As dificuldades dos jovens de ingressarem no mercado de trabalho
Enviada em 16/05/2019
Jurgen Habermas, filósofo e sociólogo alemão, distingue o agir instrumental do agir comunicativo e quando o primeiro se sobressai sobre o segundo, as ações humanas passam a orientar-se pela competição, pelo individualismo e pela busca do rendimento. Diante disso, observa-se, na atual conjuntura brasileira, que as dificuldades dos jovens em ingressarem no mercado de trabalho é um problema que afeta a sociedade, visto que as empresas optam por empregar indivíduos experientes visando manter a produtividade.
Após as Revoluções Industriais, houve o fortalecimento do capitalismo e, com isso, a busca pelo lucro tornou-se ainda mais incessante. Aliados a essa perspectiva, diversas companhias empregatícias tencionam preservar e melhorar o ritmo da produtividade e, consequentemente, aumentar o lucro. Para alcançar esse objetivo, tais instituições optam por trabalhadores que já possuem experiência, agravando a situação dos jovens inexperientes em ingressarem no mercado de trabalho.
Deste contexto, depreendem-se consequências no âmbito social, tais como, com base em dados do Instituto de Pesquisa Econômica Aplicada, a elevação do índice do trabalho informal, pois esse tipo de emprego torna-se uma saída para esses adolescentes, o que resulta, de modo mais amplo, na diminuição de arrecadação de impostos para os cofres públicos e no fato de que esse jovem, por não possuir vínculos que lhe asseguram os direitos trabalhistas, corre o risco de, no futuro, não contar com sua aposentadoria.

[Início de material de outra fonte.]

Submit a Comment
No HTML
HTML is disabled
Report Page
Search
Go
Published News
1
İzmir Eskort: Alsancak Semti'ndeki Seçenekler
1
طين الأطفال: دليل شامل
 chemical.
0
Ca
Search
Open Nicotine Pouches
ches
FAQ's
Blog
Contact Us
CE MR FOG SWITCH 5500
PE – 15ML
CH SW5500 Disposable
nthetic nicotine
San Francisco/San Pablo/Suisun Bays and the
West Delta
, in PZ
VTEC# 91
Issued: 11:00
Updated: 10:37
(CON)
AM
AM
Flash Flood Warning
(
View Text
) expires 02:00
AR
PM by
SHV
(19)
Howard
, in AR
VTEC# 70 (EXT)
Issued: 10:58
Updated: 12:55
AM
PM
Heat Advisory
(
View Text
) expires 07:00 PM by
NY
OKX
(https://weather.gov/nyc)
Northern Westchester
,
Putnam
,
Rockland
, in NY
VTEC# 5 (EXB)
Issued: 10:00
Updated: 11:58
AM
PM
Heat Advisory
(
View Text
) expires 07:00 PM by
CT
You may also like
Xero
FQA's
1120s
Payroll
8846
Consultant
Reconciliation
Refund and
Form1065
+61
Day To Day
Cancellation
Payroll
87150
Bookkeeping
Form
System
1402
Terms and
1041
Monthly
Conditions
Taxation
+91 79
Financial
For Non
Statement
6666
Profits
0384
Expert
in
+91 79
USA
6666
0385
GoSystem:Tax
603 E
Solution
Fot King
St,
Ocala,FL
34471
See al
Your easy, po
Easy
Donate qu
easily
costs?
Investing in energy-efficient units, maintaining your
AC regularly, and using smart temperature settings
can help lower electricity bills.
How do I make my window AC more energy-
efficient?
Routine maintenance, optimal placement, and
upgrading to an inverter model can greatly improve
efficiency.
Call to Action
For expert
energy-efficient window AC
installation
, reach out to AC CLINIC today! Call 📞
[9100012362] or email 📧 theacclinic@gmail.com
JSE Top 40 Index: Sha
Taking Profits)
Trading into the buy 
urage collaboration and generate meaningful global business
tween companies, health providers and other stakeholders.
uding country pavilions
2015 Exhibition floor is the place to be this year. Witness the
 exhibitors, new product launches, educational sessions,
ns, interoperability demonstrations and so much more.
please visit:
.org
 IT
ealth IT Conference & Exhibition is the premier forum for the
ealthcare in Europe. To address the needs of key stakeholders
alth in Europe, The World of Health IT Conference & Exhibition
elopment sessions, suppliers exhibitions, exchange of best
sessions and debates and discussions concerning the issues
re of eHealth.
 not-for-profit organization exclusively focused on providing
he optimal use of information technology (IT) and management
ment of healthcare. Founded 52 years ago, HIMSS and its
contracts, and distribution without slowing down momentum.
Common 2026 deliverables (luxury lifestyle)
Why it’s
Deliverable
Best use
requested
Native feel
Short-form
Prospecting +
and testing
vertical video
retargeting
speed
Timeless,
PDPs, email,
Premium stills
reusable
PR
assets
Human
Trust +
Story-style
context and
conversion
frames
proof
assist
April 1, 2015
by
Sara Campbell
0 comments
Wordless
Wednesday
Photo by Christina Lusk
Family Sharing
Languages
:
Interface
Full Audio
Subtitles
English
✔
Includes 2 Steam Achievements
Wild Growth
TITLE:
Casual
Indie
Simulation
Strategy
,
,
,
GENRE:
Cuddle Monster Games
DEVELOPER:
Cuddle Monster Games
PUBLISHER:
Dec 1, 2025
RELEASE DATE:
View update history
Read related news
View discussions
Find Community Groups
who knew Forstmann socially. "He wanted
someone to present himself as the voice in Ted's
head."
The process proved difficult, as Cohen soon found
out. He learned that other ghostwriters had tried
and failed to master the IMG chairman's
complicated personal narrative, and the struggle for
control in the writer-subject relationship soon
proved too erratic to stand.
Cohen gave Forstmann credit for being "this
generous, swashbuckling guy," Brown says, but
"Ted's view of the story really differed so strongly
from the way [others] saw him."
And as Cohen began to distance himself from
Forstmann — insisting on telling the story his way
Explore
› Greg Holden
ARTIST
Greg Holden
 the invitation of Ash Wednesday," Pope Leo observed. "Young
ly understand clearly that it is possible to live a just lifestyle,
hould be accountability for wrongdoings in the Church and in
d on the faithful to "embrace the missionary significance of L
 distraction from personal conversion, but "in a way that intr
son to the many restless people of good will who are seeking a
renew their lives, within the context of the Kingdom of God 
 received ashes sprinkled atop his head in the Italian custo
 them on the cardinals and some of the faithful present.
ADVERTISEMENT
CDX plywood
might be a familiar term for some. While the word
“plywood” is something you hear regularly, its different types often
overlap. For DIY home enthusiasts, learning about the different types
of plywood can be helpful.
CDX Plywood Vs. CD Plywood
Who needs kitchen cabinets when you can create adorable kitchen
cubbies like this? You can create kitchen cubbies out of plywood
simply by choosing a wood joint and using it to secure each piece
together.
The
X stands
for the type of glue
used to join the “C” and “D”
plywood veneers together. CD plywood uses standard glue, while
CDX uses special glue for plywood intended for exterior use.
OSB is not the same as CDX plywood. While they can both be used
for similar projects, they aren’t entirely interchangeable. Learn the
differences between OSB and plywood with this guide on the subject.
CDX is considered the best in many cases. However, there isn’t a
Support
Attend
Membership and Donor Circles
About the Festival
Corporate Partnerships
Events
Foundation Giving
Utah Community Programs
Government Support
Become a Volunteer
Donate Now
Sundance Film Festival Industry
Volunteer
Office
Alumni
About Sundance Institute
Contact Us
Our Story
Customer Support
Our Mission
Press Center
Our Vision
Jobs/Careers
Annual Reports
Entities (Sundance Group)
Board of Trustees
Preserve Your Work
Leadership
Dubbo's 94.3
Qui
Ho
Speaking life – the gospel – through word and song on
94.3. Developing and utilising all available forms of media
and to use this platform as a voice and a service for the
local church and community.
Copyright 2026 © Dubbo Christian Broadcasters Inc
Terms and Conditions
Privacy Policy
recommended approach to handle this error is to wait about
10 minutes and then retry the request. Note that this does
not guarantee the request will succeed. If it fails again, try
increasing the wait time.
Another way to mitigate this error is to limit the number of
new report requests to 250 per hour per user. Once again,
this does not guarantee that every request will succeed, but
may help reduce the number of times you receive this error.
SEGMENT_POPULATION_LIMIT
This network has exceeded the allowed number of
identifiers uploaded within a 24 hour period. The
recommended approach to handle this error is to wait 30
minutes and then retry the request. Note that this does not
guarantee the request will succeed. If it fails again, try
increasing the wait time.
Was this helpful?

Feita essa análise, fica evidente que são necessárias ações promotoras de transformações. Para tanto, o Estado, como gestor administrativo, aliado ao Ministério da Educação, deve investir em escolas, como os Institutos Federais, que propiciam ao adolescente conciliar o ensino médio com um curso profissionalizante. Ademais, é imprescindível que tais instituições de ensino exijam dos estudantes uma carga mínima de horas de estágio no curso escolhido para que, desse modo, o discente possa obter experiência antes de ingressar no mercado de trabalho. Somente assim, será possível conciliar a reflexão de Habermas com os interesses capitalistas.